WORK TO BE COMPLETED:
Format the data from the line with "Page size: 1500x1125." to the line with "title Pragnę być" as a numbered list, leaving out blank lines.
**** RECORDS FOR THE TASK
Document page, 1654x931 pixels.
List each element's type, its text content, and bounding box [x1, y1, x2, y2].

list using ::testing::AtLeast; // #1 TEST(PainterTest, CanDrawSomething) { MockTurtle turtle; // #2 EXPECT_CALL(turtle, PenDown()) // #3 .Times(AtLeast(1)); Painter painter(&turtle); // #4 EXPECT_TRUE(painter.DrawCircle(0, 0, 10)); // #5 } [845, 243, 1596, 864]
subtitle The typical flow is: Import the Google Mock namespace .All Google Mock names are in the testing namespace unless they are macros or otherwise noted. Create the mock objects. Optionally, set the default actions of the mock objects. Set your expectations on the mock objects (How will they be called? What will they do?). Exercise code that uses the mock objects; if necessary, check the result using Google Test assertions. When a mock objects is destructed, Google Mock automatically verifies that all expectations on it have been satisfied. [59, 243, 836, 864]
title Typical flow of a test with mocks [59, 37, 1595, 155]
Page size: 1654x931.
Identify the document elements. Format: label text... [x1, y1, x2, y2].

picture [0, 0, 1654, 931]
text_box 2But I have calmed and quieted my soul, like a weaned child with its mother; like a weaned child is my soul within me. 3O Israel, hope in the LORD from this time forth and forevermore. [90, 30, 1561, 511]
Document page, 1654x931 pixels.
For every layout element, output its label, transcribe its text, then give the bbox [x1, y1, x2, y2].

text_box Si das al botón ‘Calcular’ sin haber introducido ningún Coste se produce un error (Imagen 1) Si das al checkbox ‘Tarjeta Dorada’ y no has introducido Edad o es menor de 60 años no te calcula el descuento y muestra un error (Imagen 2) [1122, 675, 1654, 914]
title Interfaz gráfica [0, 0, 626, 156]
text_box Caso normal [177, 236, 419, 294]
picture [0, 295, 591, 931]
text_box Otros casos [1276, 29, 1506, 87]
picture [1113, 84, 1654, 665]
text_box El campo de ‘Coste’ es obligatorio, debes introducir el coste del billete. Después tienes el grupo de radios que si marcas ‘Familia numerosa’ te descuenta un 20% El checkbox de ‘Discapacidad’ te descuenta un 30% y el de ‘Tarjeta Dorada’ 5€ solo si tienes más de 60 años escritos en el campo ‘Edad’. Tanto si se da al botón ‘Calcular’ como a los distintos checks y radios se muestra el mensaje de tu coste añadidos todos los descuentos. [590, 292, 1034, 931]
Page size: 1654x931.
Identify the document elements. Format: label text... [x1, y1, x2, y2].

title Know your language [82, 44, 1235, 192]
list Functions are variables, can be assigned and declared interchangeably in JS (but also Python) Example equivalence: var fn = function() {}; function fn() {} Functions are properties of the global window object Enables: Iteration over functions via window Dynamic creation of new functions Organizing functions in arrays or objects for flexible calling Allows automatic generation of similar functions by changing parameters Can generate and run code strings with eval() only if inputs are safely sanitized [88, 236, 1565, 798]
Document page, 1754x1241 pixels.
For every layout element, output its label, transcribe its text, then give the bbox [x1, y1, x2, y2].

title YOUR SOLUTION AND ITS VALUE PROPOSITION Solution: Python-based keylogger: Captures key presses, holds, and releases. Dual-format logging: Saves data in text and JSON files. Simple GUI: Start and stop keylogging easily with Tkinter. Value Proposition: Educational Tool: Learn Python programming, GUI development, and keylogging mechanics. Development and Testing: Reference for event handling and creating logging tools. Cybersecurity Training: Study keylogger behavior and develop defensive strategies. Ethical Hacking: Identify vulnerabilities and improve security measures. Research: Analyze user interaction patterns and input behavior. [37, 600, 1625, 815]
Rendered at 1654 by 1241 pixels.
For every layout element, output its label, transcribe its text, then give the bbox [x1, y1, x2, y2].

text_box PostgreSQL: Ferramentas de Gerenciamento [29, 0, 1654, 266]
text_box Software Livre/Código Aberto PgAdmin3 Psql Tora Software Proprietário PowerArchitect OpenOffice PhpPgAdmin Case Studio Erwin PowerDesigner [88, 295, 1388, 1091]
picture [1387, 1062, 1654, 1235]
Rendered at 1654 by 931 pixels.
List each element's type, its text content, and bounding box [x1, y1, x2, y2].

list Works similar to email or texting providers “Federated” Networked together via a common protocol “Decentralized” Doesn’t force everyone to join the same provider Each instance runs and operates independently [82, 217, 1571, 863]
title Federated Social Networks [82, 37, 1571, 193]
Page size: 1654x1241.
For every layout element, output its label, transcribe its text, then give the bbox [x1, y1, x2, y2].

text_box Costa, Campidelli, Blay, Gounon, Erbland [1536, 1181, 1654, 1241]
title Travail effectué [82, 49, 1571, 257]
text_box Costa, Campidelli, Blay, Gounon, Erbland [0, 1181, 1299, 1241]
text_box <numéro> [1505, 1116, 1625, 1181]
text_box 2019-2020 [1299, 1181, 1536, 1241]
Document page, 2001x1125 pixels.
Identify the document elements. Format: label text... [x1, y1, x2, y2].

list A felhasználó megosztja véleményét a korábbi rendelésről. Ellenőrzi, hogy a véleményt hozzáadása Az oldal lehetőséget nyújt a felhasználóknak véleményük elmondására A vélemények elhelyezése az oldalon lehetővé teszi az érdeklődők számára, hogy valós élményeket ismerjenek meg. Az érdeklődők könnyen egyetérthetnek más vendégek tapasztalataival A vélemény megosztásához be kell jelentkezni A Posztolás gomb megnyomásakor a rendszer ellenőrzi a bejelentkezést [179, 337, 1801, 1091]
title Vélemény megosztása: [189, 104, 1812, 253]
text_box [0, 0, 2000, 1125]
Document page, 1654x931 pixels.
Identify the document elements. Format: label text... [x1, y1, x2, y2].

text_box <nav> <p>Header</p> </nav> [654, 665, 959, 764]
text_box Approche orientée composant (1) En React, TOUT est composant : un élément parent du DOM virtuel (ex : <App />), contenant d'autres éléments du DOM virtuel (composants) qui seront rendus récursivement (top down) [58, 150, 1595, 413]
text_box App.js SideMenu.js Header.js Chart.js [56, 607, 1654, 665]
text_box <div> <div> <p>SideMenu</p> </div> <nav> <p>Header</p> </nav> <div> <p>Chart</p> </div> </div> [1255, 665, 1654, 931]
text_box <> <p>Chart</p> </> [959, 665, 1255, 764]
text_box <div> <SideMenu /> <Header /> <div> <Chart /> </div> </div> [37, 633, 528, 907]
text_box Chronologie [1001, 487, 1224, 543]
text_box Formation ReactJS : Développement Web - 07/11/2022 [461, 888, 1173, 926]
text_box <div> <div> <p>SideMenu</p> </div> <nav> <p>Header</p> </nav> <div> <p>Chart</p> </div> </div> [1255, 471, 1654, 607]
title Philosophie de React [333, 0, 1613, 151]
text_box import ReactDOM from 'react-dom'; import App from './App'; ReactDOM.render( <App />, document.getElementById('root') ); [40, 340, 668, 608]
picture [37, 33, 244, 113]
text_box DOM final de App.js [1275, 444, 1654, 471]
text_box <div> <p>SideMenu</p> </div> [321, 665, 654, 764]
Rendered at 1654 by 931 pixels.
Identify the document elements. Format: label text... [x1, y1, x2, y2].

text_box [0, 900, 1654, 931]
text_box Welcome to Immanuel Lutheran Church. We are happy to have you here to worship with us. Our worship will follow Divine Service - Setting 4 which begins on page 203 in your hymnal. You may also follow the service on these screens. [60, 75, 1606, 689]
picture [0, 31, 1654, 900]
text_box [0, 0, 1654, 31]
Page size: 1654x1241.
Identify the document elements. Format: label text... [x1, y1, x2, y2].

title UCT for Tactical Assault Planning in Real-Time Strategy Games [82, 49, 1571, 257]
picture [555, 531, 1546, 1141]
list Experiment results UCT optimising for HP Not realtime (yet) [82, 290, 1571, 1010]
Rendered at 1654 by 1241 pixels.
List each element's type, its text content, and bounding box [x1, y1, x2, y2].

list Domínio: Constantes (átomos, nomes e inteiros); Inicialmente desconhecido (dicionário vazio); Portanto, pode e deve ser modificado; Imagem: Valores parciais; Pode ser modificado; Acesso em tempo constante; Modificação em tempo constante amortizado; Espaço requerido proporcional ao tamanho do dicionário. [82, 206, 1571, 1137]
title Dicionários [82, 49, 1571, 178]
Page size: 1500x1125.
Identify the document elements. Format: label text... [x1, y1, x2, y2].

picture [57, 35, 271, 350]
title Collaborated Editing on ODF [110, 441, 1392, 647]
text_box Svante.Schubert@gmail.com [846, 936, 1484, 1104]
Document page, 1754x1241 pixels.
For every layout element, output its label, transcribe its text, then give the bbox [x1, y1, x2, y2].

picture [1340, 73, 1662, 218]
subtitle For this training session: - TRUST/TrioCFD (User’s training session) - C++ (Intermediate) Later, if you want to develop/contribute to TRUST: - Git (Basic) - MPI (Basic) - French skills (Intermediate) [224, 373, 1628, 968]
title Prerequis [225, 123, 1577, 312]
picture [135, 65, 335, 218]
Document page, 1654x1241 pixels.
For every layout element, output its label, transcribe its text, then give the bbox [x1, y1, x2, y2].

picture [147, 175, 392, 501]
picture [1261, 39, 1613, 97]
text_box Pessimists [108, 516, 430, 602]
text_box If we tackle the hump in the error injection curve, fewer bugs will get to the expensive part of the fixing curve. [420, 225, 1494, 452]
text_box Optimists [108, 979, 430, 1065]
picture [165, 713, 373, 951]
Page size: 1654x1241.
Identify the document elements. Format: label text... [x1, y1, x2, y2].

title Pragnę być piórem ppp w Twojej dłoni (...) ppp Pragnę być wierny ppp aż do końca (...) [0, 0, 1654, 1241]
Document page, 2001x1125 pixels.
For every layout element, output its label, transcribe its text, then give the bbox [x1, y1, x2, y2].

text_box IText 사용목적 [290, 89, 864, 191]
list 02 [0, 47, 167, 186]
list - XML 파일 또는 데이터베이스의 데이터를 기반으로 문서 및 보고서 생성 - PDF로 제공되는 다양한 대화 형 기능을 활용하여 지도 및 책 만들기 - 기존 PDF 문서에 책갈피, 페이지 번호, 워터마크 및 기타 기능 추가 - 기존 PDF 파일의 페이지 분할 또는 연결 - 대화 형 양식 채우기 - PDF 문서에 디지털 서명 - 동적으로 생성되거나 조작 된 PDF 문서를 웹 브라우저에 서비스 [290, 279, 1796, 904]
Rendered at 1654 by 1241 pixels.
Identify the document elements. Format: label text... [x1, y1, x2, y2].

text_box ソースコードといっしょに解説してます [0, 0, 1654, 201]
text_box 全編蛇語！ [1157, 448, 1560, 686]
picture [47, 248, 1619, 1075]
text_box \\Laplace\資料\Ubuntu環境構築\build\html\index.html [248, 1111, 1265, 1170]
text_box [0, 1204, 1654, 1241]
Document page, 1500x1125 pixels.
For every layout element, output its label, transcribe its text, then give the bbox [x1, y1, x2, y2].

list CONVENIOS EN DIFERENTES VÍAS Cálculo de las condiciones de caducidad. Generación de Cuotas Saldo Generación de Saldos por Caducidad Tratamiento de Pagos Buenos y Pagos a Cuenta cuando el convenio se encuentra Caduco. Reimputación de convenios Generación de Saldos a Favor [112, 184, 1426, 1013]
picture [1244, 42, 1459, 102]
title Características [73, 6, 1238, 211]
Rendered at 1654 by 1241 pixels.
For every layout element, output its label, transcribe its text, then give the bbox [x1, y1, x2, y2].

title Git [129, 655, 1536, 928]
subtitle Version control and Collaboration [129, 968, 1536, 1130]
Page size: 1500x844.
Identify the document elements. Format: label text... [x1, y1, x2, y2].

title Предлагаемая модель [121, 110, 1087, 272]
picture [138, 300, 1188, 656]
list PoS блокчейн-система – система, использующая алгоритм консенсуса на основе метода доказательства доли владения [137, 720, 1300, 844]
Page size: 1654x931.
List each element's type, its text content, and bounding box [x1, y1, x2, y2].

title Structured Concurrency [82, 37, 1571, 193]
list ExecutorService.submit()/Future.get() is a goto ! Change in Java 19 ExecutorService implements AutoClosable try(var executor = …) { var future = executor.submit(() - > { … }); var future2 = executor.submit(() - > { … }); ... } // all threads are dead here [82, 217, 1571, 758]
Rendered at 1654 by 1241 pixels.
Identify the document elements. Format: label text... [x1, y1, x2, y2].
********
FULL OUTPUT:
1. Page size: 1500x1125.
2. Identify the document elements. Format: label text... [x1, y1, x2, y2].
3. picture [57, 35, 271, 350]
4. title Collaborated Editing on ODF [110, 441, 1392, 647]
5. text_box Svante.Schubert@gmail.com [846, 936, 1484, 1104]
6. Document page, 1754x1241 pixels.
7. For every layout element, output its label, transcribe its text, then give the bbox [x1, y1, x2, y2].
8. picture [1340, 73, 1662, 218]
9. subtitle For this training session: - TRUST/TrioCFD (User’s training session) - C++ (Intermediate) Later, if you want to develop/contribute to TRUST: - Git (Basic) - MPI (Basic) - French skills (Intermediate) [224, 373, 1628, 968]
10. title Prerequis [225, 123, 1577, 312]
11. picture [135, 65, 335, 218]
12. Document page, 1654x1241 pixels.
13. For every layout element, output its label, transcribe its text, then give the bbox [x1, y1, x2, y2].
14. picture [147, 175, 392, 501]
15. picture [1261, 39, 1613, 97]
16. text_box Pessimists [108, 516, 430, 602]
17. text_box If we tackle the hump in the error injection curve, fewer bugs will get to the expensive part of the fixing curve. [420, 225, 1494, 452]
18. text_box Optimists [108, 979, 430, 1065]
19. picture [165, 713, 373, 951]
20. Page size: 1654x1241.
21. Identify the document elements. Format: label text... [x1, y1, x2, y2].
22. title Pragnę być piórem ppp w Twojej dłoni (...) ppp Pragnę być wierny ppp aż do końca (...) [0, 0, 1654, 1241]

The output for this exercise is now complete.